Canada’s Prime Minister recently in Perth has said he intends to boycott the 2013 Commonwealth Heads of Government Meeting held in Colombo, Sri Lanka unless Sri Lanka’s government shows progress on human rights and accountability issues. Human Rights Watch supports this move, and together with other groups, has suggested various benchmarks to be met before Sri Lanka can host the CHOGM.[11]

It has long been evident that justice and accountability in Sri Lanka cannot rely on the government, but depends on strong and concerted action by the international community. What’s needed is an international accountability mechanism as recommended by the secretary-general’s panel of experts to investigate alleged war crimes during the last months of the war. The Canadian government has supported this recommendation. Canada should show leadership on this issue by mobilizing other countries to make this a reality ahead of the next Human Rights Council session. We would welcome Canada’s leadership in establishing an international accountability mechanism. Given Sri Lanka’s dismissive approach, there needs to be international oversight of any domestic accountability efforts. The victims of Sri Lanka’s war crimes have waited long enough, and deserve nothing less.

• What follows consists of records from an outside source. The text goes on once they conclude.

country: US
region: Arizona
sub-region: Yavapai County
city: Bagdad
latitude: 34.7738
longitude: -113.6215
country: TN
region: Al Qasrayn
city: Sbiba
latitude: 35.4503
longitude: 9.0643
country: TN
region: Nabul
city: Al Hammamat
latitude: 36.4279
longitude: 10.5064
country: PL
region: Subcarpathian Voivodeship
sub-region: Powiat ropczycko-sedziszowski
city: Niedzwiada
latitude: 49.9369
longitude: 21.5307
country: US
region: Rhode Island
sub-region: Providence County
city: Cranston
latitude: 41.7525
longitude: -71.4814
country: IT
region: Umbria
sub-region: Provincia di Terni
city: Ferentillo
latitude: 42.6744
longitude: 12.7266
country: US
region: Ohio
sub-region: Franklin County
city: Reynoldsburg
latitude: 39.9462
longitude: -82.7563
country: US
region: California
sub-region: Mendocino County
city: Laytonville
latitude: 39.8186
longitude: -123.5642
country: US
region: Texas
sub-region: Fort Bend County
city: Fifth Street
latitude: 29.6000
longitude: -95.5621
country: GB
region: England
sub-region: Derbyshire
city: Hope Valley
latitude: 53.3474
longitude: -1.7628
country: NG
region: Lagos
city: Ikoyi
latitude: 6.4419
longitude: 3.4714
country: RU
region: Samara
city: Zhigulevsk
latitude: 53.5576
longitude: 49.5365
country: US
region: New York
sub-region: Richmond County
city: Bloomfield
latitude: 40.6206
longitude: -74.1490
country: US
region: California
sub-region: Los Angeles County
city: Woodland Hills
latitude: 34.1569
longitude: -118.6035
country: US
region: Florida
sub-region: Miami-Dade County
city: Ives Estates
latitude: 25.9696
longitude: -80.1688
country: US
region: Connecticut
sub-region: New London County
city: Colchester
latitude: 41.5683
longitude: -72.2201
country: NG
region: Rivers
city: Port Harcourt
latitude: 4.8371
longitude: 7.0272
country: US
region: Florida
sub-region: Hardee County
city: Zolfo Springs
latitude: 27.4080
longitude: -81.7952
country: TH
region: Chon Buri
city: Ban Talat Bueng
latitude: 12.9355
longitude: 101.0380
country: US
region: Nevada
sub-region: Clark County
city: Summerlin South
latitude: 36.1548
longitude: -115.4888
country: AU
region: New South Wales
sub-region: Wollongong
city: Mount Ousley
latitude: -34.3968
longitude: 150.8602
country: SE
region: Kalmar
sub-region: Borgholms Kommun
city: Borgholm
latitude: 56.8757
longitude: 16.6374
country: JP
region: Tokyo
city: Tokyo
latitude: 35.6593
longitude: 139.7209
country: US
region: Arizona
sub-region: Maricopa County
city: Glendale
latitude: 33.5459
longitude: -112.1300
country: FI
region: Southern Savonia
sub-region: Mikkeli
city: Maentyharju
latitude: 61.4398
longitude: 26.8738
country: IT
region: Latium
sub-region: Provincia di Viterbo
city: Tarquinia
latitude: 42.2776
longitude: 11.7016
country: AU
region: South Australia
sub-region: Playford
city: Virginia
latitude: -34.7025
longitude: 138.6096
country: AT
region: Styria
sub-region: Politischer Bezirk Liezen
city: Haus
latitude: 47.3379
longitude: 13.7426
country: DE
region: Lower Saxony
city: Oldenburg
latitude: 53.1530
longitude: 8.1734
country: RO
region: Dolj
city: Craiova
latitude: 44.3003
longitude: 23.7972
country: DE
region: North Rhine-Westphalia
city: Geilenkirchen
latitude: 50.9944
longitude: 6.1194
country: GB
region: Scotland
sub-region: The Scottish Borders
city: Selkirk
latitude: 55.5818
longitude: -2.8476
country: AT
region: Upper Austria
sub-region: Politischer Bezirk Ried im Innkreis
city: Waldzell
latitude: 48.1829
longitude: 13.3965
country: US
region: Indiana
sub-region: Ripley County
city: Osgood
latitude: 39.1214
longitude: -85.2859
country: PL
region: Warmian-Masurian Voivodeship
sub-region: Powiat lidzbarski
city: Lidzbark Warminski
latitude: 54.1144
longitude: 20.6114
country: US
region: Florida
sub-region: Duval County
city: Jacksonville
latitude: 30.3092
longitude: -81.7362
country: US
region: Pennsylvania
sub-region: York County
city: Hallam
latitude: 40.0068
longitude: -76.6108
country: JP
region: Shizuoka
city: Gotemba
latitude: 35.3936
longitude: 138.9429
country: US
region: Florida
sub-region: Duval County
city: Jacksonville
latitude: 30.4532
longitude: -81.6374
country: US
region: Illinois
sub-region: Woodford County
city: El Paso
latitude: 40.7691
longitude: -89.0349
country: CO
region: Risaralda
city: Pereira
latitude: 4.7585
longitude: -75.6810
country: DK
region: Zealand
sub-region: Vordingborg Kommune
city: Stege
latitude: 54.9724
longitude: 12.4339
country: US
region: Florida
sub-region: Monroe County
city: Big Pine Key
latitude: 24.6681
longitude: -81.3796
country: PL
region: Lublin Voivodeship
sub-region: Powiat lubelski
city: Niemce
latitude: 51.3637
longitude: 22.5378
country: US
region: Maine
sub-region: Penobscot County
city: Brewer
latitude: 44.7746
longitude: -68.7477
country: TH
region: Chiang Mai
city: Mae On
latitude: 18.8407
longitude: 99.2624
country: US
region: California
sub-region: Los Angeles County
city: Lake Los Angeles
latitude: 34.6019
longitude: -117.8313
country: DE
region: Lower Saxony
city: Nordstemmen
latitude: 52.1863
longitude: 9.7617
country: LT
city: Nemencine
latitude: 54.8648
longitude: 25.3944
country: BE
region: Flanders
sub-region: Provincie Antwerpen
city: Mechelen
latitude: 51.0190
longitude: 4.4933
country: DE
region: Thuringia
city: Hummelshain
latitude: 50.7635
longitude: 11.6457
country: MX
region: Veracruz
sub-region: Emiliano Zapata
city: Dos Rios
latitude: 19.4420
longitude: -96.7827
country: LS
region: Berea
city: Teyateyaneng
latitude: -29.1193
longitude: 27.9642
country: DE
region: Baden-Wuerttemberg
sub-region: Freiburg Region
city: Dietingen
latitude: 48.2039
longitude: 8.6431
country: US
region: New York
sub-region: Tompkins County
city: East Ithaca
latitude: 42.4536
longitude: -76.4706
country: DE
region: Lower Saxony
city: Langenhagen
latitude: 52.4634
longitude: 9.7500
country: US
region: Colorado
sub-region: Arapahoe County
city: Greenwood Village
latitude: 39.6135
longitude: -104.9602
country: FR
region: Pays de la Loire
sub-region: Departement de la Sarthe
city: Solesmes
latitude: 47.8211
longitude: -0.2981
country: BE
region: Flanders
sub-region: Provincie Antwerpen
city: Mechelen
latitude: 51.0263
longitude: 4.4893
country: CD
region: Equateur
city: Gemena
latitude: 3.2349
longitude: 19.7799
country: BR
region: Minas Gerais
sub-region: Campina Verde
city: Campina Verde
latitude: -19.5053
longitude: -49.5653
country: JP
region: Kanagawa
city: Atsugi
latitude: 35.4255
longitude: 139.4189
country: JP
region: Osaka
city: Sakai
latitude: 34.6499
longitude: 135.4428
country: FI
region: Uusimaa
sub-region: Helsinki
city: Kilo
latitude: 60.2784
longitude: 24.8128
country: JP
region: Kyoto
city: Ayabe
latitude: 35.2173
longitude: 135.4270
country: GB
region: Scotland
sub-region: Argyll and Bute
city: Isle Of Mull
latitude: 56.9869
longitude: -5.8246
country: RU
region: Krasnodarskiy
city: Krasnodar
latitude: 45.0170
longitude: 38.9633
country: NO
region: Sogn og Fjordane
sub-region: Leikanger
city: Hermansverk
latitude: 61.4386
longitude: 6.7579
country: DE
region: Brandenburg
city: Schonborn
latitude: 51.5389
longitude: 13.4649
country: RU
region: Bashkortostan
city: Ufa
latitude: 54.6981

[3]In August 2009, Channel 4 broadcast excerpts from a video showing what appears to be Sri Lankan government soldiers executing several undressed, blindfolded, and handcuffed men believed to be captured LTTE members. The Channel 4 broadcast on November 30 showed excerpts from a longer, five-minute video, which shows more dead bodies, including those of two unclothed young women.

[4]Human Rights Watch has received independent confirmation from multiple sources, including family members, identifying one of the dead women in the photographs and video as Isaippiriya.

[6]http://www.un.org/News/Press/docs/2009/sg2151.doc.htm. This joint communiqué and the understandings contained therein were endorsed by the Human Rights Council on 27 May 2009 at its 11th Special Session (A/HRC/RES/S-11/1).

[8]Human Rights Watch, Amnesty International and International Crisis Group declined an invitation to testify before the LLRC, https://www.hrw.org/news/2010/10/13/joint-letter-llrc

[11]See https://www.hrw.org/sites/default/files/related_material/Joint%20Civil%202011_SriLanka_CHOGM.pdf. These benchmarks could include:

1. Ensuring meaningful domestic implementation of the international human rights treaties to which the Government of Sri Lanka is party and bringing all legislation in line with international human rights standards;

2. Providing guarantees that all Sri Lankan people will be treated with dignity and respect as equal citizens and live in an environment in which they can enjoy all fundamental rights guaranteed by the Constitution of Sri Lanka;

3. Restoring Constitutional provisions that guarantee separation of powers and re-instating the independence of the three wings of government;

4. Restoring the independence of key government institutions, such as the National Human Rights Commission;

5. Instituting effective mechanisms to protect journalists, civil society groups and human rights defenders who work for the promotion and protection of human rights;

6. Supporting and cooperating with independent and credible domestic and international investigations into all allegations concerning violations of international humanitarian and human rights law in the country, especially related to the conduct of the conflict which ended in 2009; and

7. Committing to collaborate with the Office of the UN Secretary General to initiate the implementation of the recommendations set out in the report of the UN Secretary General’s Panel of Experts.